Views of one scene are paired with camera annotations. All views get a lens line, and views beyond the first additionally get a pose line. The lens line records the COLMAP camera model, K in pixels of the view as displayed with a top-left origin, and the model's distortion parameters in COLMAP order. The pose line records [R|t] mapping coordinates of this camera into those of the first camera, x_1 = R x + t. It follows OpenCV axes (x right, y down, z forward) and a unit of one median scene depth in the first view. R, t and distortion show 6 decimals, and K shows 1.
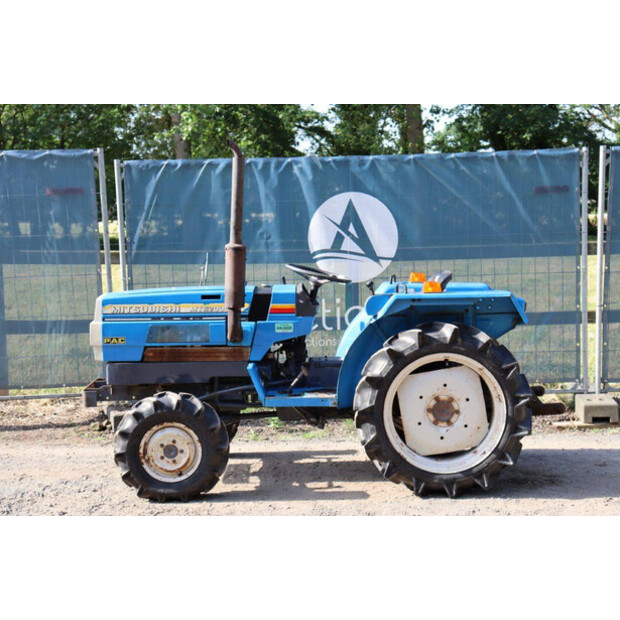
lens RADIAL K [[1130.8, 0, 312.2], [0, 1130.8, 312.5], [0, 0, 1]] dist [0.216510, 0.000000]
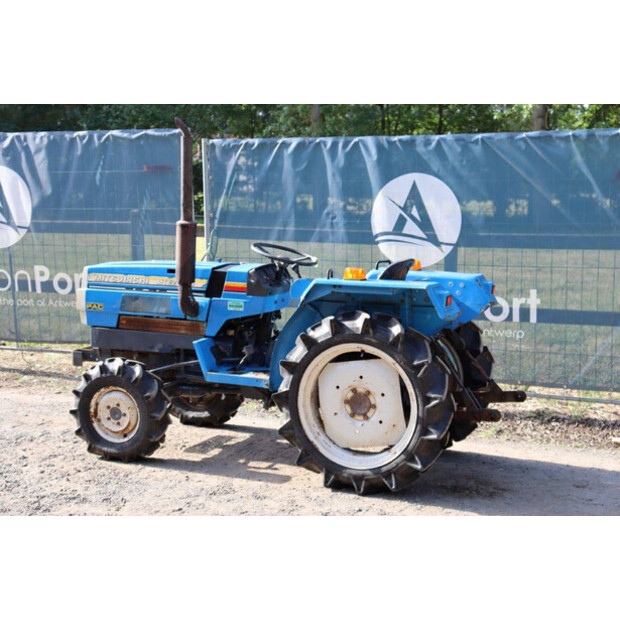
lens RADIAL K [[1130.8, 0, 311.7], [0, 1130.8, 308.0], [0, 0, 1]] dist [0.216510, 0.000000]
pose [[0.893466, 0.071907, -0.443337, 0.487520], [-0.064371, 0.997411, 0.032048, -0.021581], [0.444494, -0.000096, 0.895782, 0.122510]]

* Task goal
Can you reproduce the whole listing above word for word, leaving out the pictures?

* Worked solution
Views of one scene are paired with camera annotations. All views get a lens line, and views beyond the first additionally get a pose line. The lens line records the COLMAP camera model, K in pixels of the view as displayed with a top-left origin, and the model's distortion parameters in COLMAP order. The pose line records [R|t] mapping coordinates of this camera into those of the first camera, x_1 = R x + t. It follows OpenCV axes (x right, y down, z forward) and a unit of one median scene depth in the first view. R, t and distortion show 6 decimals, and K shows 1.
lens RADIAL K [[1130.8, 0, 312.2], [0, 1130.8, 312.5], [0, 0, 1]] dist [0.216510, 0.000000]
lens RADIAL K [[1130.8, 0, 311.7], [0, 1130.8, 308.0], [0, 0, 1]] dist [0.216510, 0.000000]
pose [[0.893466, 0.071907, -0.443337, 0.487520], [-0.064371, 0.997411, 0.032048, -0.021581], [0.444494, -0.000096, 0.895782, 0.122510]]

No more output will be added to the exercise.